Actually, Adames said, he wasn’t always that way. Or at least not in the United States. When he first came over from the Dominican Republic as an 18-year-old to play for the Tigers affiliate near Grand Rapids, Mich., the language barrier cast him as the shy guy in the back of the room. He didn’t like the role.
“I was like, if I’m going to be here for a long time, I need to learn the language,” Adames said. “I want to be able to communicate, to express myself, to take the help when somebody’s going to help me. So I just put a lot of effort on that.”
The trade accelerated his progress. Team-run English classes, English-language movies with Spanish sub-titles, spending the 2015 season living in Port Charlotte with English-speaking Class A teammates Kean Wong and Andrew Velazquez all helped him become proficient, one of the quickest to do so.
Adames had to have talent, too, and that also became pronounced.
He was a Triple-A team MVP and league all-star as a 21-year-old in 2017, was in the majors to stay by July 2018 and played well during the 2019 season (20 homers, .254 average, AL shortstop-high-matching 12 defensive runs saved) and playoffs.
But he took at least a sidestep in 2020. He hit a little higher (.259) and his eight homers extrapolated to 22 for a full year, but his strikeout rate spiked to 40 percent of his at-bats, up from 28.8 percent in 2019. His postseason was a mess, too, “probably” his worst extended stretch, 8-for-59 (.136) with 25 strikeouts.

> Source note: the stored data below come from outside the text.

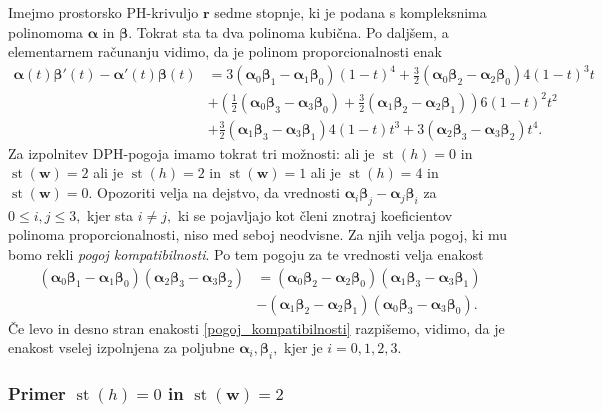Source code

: \documentclass[12pt,a4paper,twoside]{article}
\theoremstyle{definition} %
\theoremstyle{plain} %
\theoremstyle{primerstyle}
\numberwithin{equation}{section}  %
\newcommand{\rV}{\mathbf{r}}
\newcommand{\wV}{\mathbf{w}}
\newcommand{\balpha}{\boldsymbol \alpha}
\newcommand{\bbeta}{\boldsymbol \beta}
\DeclareMathOperator{\st}{st}
\begin{document}
Imejmo prostorsko PH-krivuljo $\rV$ sedme stopnje, ki je podana s kompleksnima polinomoma $\balpha$ in $\bbeta.$ Tokrat sta ta dva polinoma kubična. Po daljšem, a elementarnem računanju vidimo, da je polinom proporcionalnosti enak
\begin{align}
	\balpha(t)\bbeta'(t)-\balpha'(t)\bbeta(t)&=3(\balpha_0\bbeta_1-\balpha_1\bbeta_0)(1-t)^4+\frac{3}{2}(\balpha_0\bbeta_2-\balpha_2\bbeta_0)4(1-t)^3t\nonumber\\
	&+\left(\frac{1}{2}(\balpha_0\bbeta_3-\balpha_3\bbeta_0)+\frac{3}{2}(\balpha_1\bbeta_2-\balpha_2\bbeta_1)\right)6(1-t)^2t^2\label{propoly_bern_7}\\
	&+\frac{3}{2}(\balpha_1\bbeta_3-\balpha_3\bbeta_1)4(1-t)t^3+3(\balpha_2\bbeta_3-\balpha_3\bbeta_2)t^4.\nonumber
\end{align}
Za izpolnitev DPH-pogoja imamo tokrat tri možnosti: ali je $\st(h)=0$ in $\st(\wV)=2$ ali je $\st(h)=2$ in $\st(\wV)=1$ ali je $\st(h)=4$ in $\st(\wV)=0.$ Opozoriti velja na dejstvo, da vrednosti $\balpha_i\bbeta_j-\balpha_j\bbeta_i$ za $0\leq i,j\leq 3,$ kjer sta $i\neq j,$ ki se pojavljajo kot členi znotraj koeficientov polinoma proporcionalnosti, niso med seboj neodvisne. Za njih velja pogoj, ki mu bomo rekli \emph{pogoj kompatibilnosti}. Po tem pogoju za te vrednosti velja enakost
\begin{align}
	(\balpha_0\bbeta_1-\balpha_1\bbeta_0)(\balpha_2\bbeta_3-\balpha_3\bbeta_2)&=(\balpha_0\bbeta_2-\balpha_2\bbeta_0)(\balpha_1\bbeta_3-\balpha_3\bbeta_1)\nonumber\\
	&-(\balpha_1\bbeta_2-\balpha_2\bbeta_1)(\balpha_0\bbeta_3-\balpha_3\bbeta_0).\label{pogoj_kompatibilnosti}
\end{align}
Če levo in desno stran enakosti \eqref{pogoj_kompatibilnosti} razpišemo, vidimo, da je enakost vselej izpolnjena za poljubne $\balpha_i,\bbeta_i,$ kjer je $i=0,1,2,3.$

\subsubsection{Primer \texorpdfstring{$\st(h)=0$}{st(h)=0} in \texorpdfstring{$\st(\wV)=2$}{st(w)=2}}
\label{klasifikacija_h0w2}
\end{document}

But something good may have come of it. Dodgers star Mookie Betts told Adames he should go see a Miami-based swing coach who helped him, Lorenzo Garmendia of Gradum Baseball. Adames was honored Betts cared — “If a guy like Mookie comes to me, obviously I’m going to do it” — and spent more than a month with Garmendia, changing his swing path by moving his hands closer to his body.
How Adames adjusts, how he plays, may determine more about his future with the Rays than whatever progress Franco, Walls and Brujan make in the minors.

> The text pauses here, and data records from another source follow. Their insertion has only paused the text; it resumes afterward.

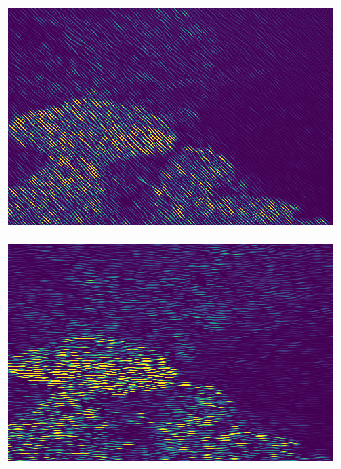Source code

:\begin{figure}[h!]
\begin{subfigure}[t]{0.32\textwidth}
		\subcaption{}
	\end{subfigure}
	\hfill
	\begin{subfigure}[t]{0.32\textwidth}
		\centering
		\includegraphics[width=\textwidth,keepaspectratio]{images/gen/GEN_tsugf_filterbank_101027_2.png}
		\subcaption{}
	\end{subfigure}
	\hfill
	\begin{subfigure}[t]{0.32\textwidth}
		\centering
		\includegraphics[width=\textwidth,keepaspectratio]{images/gen/GEN_tsugf_filterbank_101027_3.png}
		\subcaption{}
	\end{subfigure}
	\hfill
	\begin{subfigure}[t]{0.32\textwidth}
		\centering

\end{subfigure}
\end{figure}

“Every year, I’m just trying to be a little bit better,” Adames said.
Actually, he’s always working on something. And usually setting an example. His rubber ball drill work with infield coach Rodney Linares is now a group exercise. His game-speed efforts and energy — not to mention his back and forth with Cash — while taking ground balls provides a tempo for the workouts. His enthusiasm and emotion during games is contagious, always first out of the dugout with congratulations.
Manuel Margot says Adames could be the captain of the team (if they were to have one), noting he will help everyone. Joey Wendle raves about how much fun Adames makes the game. Chris Archer lauds his personality and demeanor. Brujan thanks him for the on- and off-field guidance he provides. Walls appreciates how approachable and inclusive he is. Austin Meadows notes his perpetual positivity.
“I think it’s surprising for maybe most 25-year-olds, but not for Willy, just because we know him so well,” Cash said. “Like we talked about him coming up, he was a leader, every level. And he was the guy in the clubhouse at every level. So it’s only natural that eventually he was going to do those things.
“I don’t even know if Willy would say that he’s a leader in our clubhouse. I know there’s a lot of people that would agree to that. But Willy is not trying to be anything other than himself. And it’s that genuine, and that authenticity, that really shows out and why players respect him so much.”